## [BRANO DELL'ESERCIZIO]

Il traffico illegale di indumenti usati. Il traffico illegale degli indumenti usati, altra problematica da non sottovalutare, può seguire principalmente tre direttrici. La prima consiste nella raccolta di indumenti usati donati ad associazioni di beneficienza “farlocche”: in questo caso, tali capi vengono venduti illegalmente sul mercato (nazionale e internazionale) dei vestiti usati, e quelli in perfetto stato sono addirittura rivenduti come nuovi da privati mediante siti web specializzati o da venditori ambulanti. La seconda direttrice consiste nella commercializzazione al dettaglio degli abiti usati regolarmente acquistati da ditte autorizzate che, simulando trattamenti (come l’igienizzazione) che poi non fanno, sono posti sul mercato con tutti i rischi sanitari che ne derivano. La terza riguarda il riutilizzo delle materie prime pregiate contenute negli abiti usati (lana, cotone, lino) nella produzione di nuovi capi di abbigliamento senza l’apposita etichettatura. A fattor comune di tutti e tre i casi, si assiste poi allo smaltimento illegale delle frazioni residuali, che sono abbandonati lungo i cigli delle strade o nelle campagne. Anche per far fronte a questo problema, il Ministro ha dato mandato all’Arma dei Carabinieri e alla Guardia di Finanza di incrementare i controlli e di fare una valutazione di tipo fiscale che aiuta molto a bloccare questa illecita gestione.

(Voci dei dati estratti)
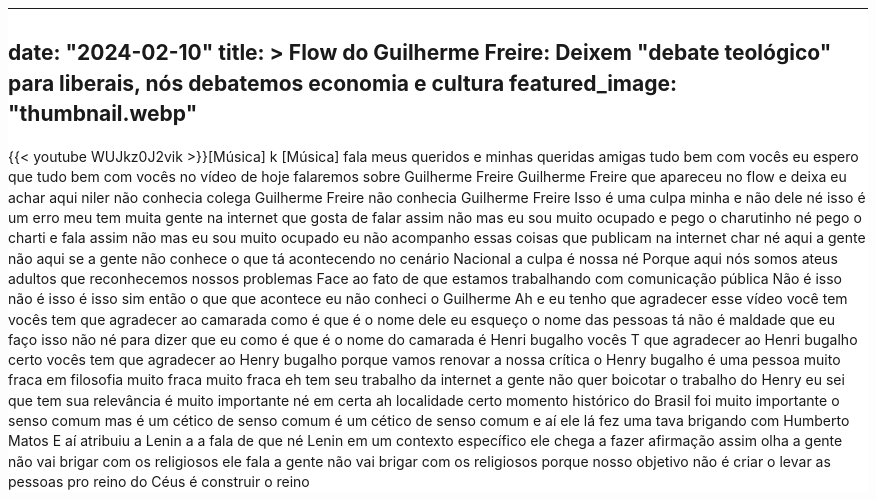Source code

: 
---
date: "2024-02-10"
title: > 
    Flow do Guilherme Freire: Deixem "debate teológico" para liberais, nós debatemos economia e cultura
featured_image: "thumbnail.webp"
---
{{< youtube WUJkz0J2vik >}}[Música]
k
[Música]
fala meus queridos e minhas queridas
amigas tudo bem com vocês eu espero que
tudo bem com vocês no vídeo de hoje
falaremos sobre Guilherme Freire
Guilherme Freire que apareceu no flow
e deixa eu achar aqui
niler
não
conhecia colega Guilherme Freire não
conhecia Guilherme Freire Isso é uma
culpa minha e não dele né isso é um erro
meu tem muita gente na internet que
gosta de falar assim não mas eu sou
muito ocupado e pego o charutinho né
pego o charti e fala assim não mas eu
sou muito ocupado eu não acompanho essas
coisas que publicam na internet char né
aqui a gente não aqui se a gente não
conhece o que tá acontecendo no cenário
Nacional a culpa é nossa né Porque aqui
nós somos ateus adultos
que reconhecemos nossos problemas Face
ao fato de que estamos trabalhando com
comunicação pública Não é isso não é
isso é isso sim então o que que acontece
eu não conheci o Guilherme Ah e eu tenho
que agradecer esse vídeo você tem vocês
tem que agradecer ao camarada como é que
é o nome dele eu esqueço o nome das
pessoas tá não é maldade que eu faço
isso não né para dizer que eu como é que
é o nome do camarada é Henri bugalho
vocês T que agradecer ao Henri bugalho
certo vocês tem que agradecer ao Henry
bugalho porque vamos renovar a nossa
crítica o Henry bugalho é uma pessoa
muito fraca em filosofia muito fraca
muito fraca eh tem seu trabalho da
internet a gente não quer boicotar o
trabalho do Henry eu sei que tem sua
relevância é muito importante né em
certa ah localidade certo momento
histórico do Brasil foi muito importante
o senso comum mas é um cético de senso
comum é um cético de senso comum e aí
ele lá fez uma tava brigando com
Humberto Matos E aí atribuiu a Lenin a a
fala de que né Lenin em um contexto
específico ele chega a fazer afirmação
assim olha a gente não vai brigar com os
religiosos ele fala a gente não vai
brigar com os religiosos porque nosso
objetivo não é criar o levar as pessoas
pro reino do Céus é construir o reino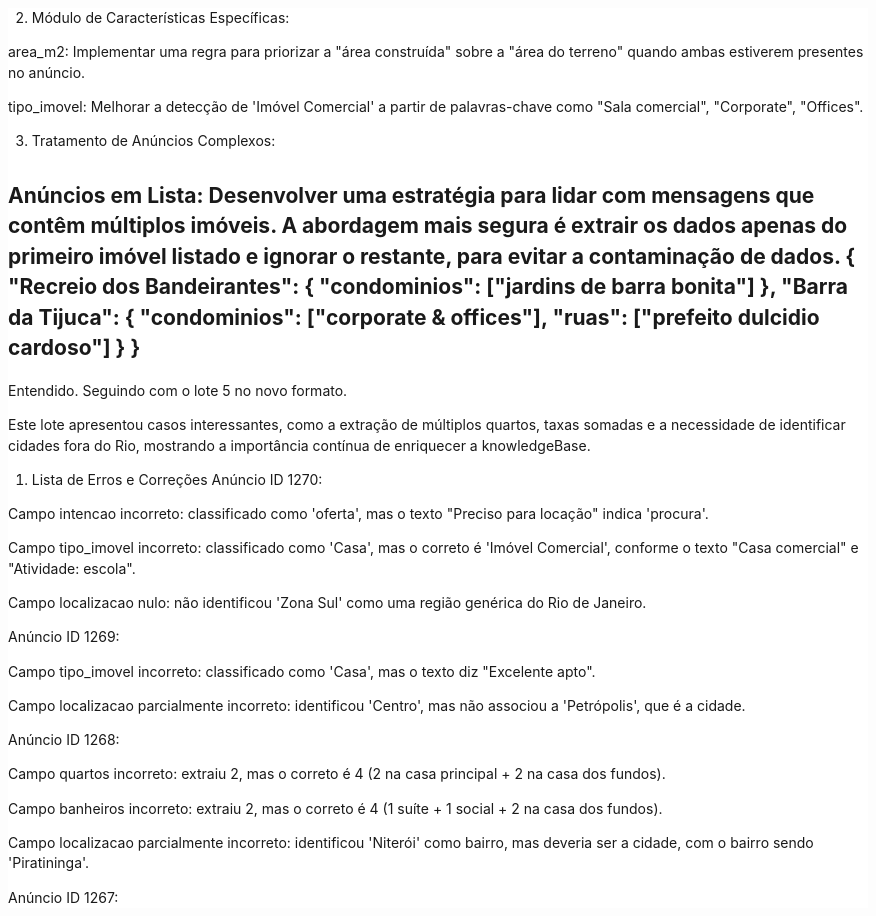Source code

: 2. Módulo de Características Específicas:

area_m2: Implementar uma regra para priorizar a "área construída" sobre a "área do terreno" quando ambas estiverem presentes no anúncio.

tipo_imovel: Melhorar a detecção de 'Imóvel Comercial' a partir de palavras-chave como "Sala comercial", "Corporate", "Offices".

3. Tratamento de Anúncios Complexos:

Anúncios em Lista: Desenvolver uma estratégia para lidar com mensagens que contêm múltiplos imóveis. A abordagem mais segura é extrair os dados apenas do primeiro imóvel listado e ignorar o restante, para evitar a contaminação de dados.
{
  "Recreio dos Bandeirantes": {
    "condominios": ["jardins de barra bonita"]
  },
  "Barra da Tijuca": {
    "condominios": ["corporate & offices"],
    "ruas": ["prefeito dulcidio cardoso"]
  }
}
---------------
Entendido. Seguindo com o lote 5 no novo formato.

Este lote apresentou casos interessantes, como a extração de múltiplos quartos, taxas somadas e a necessidade de identificar cidades fora do Rio, mostrando a importância contínua de enriquecer a knowledgeBase.

1. Lista de Erros e Correções
Anúncio ID 1270:

Campo intencao incorreto: classificado como 'oferta', mas o texto "Preciso para locação" indica 'procura'.

Campo tipo_imovel incorreto: classificado como 'Casa', mas o correto é 'Imóvel Comercial', conforme o texto "Casa comercial" e "Atividade: escola".

Campo localizacao nulo: não identificou 'Zona Sul' como uma região genérica do Rio de Janeiro.

Anúncio ID 1269:

Campo tipo_imovel incorreto: classificado como 'Casa', mas o texto diz "Excelente apto".

Campo localizacao parcialmente incorreto: identificou 'Centro', mas não associou a 'Petrópolis', que é a cidade.

Anúncio ID 1268:

Campo quartos incorreto: extraiu 2, mas o correto é 4 (2 na casa principal + 2 na casa dos fundos).

Campo banheiros incorreto: extraiu 2, mas o correto é 4 (1 suíte + 1 social + 2 na casa dos fundos).

Campo localizacao parcialmente incorreto: identificou 'Niterói' como bairro, mas deveria ser a cidade, com o bairro sendo 'Piratininga'.

Anúncio ID 1267:
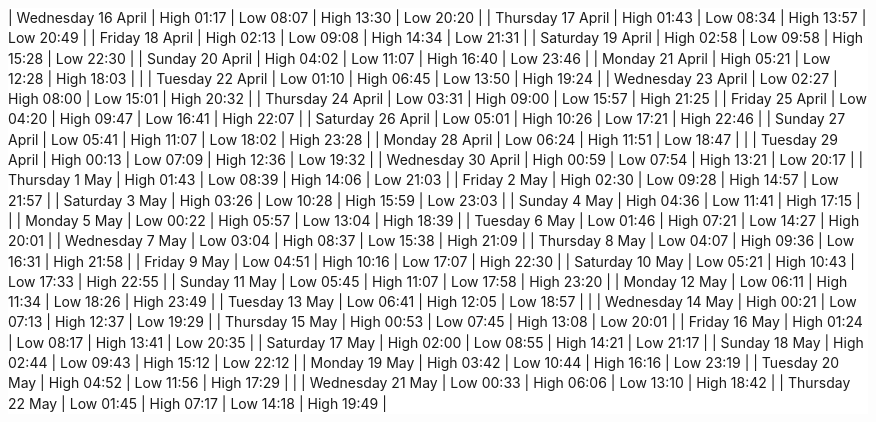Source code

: | Wednesday 16 April | High 01:17 | Low 08:07 | High 13:30 | Low 20:20 | 
| Thursday 17 April | High 01:43 | Low 08:34 | High 13:57 | Low 20:49 | 
| Friday 18 April | High 02:13 | Low 09:08 | High 14:34 | Low 21:31 | 
| Saturday 19 April | High 02:58 | Low 09:58 | High 15:28 | Low 22:30 | 
| Sunday 20 April | High 04:02 | Low 11:07 | High 16:40 | Low 23:46 | 
| Monday 21 April | High 05:21 | Low 12:28 | High 18:03 |  | 
| Tuesday 22 April | Low 01:10 | High 06:45 | Low 13:50 | High 19:24 | 
| Wednesday 23 April | Low 02:27 | High 08:00 | Low 15:01 | High 20:32 | 
| Thursday 24 April | Low 03:31 | High 09:00 | Low 15:57 | High 21:25 | 
| Friday 25 April | Low 04:20 | High 09:47 | Low 16:41 | High 22:07 | 
| Saturday 26 April | Low 05:01 | High 10:26 | Low 17:21 | High 22:46 | 
| Sunday 27 April | Low 05:41 | High 11:07 | Low 18:02 | High 23:28 | 
| Monday 28 April | Low 06:24 | High 11:51 | Low 18:47 |  | 
| Tuesday 29 April | High 00:13 | Low 07:09 | High 12:36 | Low 19:32 | 
| Wednesday 30 April | High 00:59 | Low 07:54 | High 13:21 | Low 20:17 | 
| Thursday 1 May | High 01:43 | Low 08:39 | High 14:06 | Low 21:03 | 
| Friday 2 May | High 02:30 | Low 09:28 | High 14:57 | Low 21:57 | 
| Saturday 3 May | High 03:26 | Low 10:28 | High 15:59 | Low 23:03 | 
| Sunday 4 May | High 04:36 | Low 11:41 | High 17:15 |  | 
| Monday 5 May | Low 00:22 | High 05:57 | Low 13:04 | High 18:39 | 
| Tuesday 6 May | Low 01:46 | High 07:21 | Low 14:27 | High 20:01 | 
| Wednesday 7 May | Low 03:04 | High 08:37 | Low 15:38 | High 21:09 | 
| Thursday 8 May | Low 04:07 | High 09:36 | Low 16:31 | High 21:58 | 
| Friday 9 May | Low 04:51 | High 10:16 | Low 17:07 | High 22:30 | 
| Saturday 10 May | Low 05:21 | High 10:43 | Low 17:33 | High 22:55 | 
| Sunday 11 May | Low 05:45 | High 11:07 | Low 17:58 | High 23:20 | 
| Monday 12 May | Low 06:11 | High 11:34 | Low 18:26 | High 23:49 | 
| Tuesday 13 May | Low 06:41 | High 12:05 | Low 18:57 |  | 
| Wednesday 14 May | High 00:21 | Low 07:13 | High 12:37 | Low 19:29 | 
| Thursday 15 May | High 00:53 | Low 07:45 | High 13:08 | Low 20:01 | 
| Friday 16 May | High 01:24 | Low 08:17 | High 13:41 | Low 20:35 | 
| Saturday 17 May | High 02:00 | Low 08:55 | High 14:21 | Low 21:17 | 
| Sunday 18 May | High 02:44 | Low 09:43 | High 15:12 | Low 22:12 | 
| Monday 19 May | High 03:42 | Low 10:44 | High 16:16 | Low 23:19 | 
| Tuesday 20 May | High 04:52 | Low 11:56 | High 17:29 |  | 
| Wednesday 21 May | Low 00:33 | High 06:06 | Low 13:10 | High 18:42 | 
| Thursday 22 May | Low 01:45 | High 07:17 | Low 14:18 | High 19:49 |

## [IL TUO OBIETTIVO]
Nel brano sul traffico illegale di indumenti usati, quali materie prime pregiate contenute negli abiti usati vengono nominate? Elencale tutte.

## [SOLUZIONE DELL'ESERCIZIO]
Lana, cotone, lino.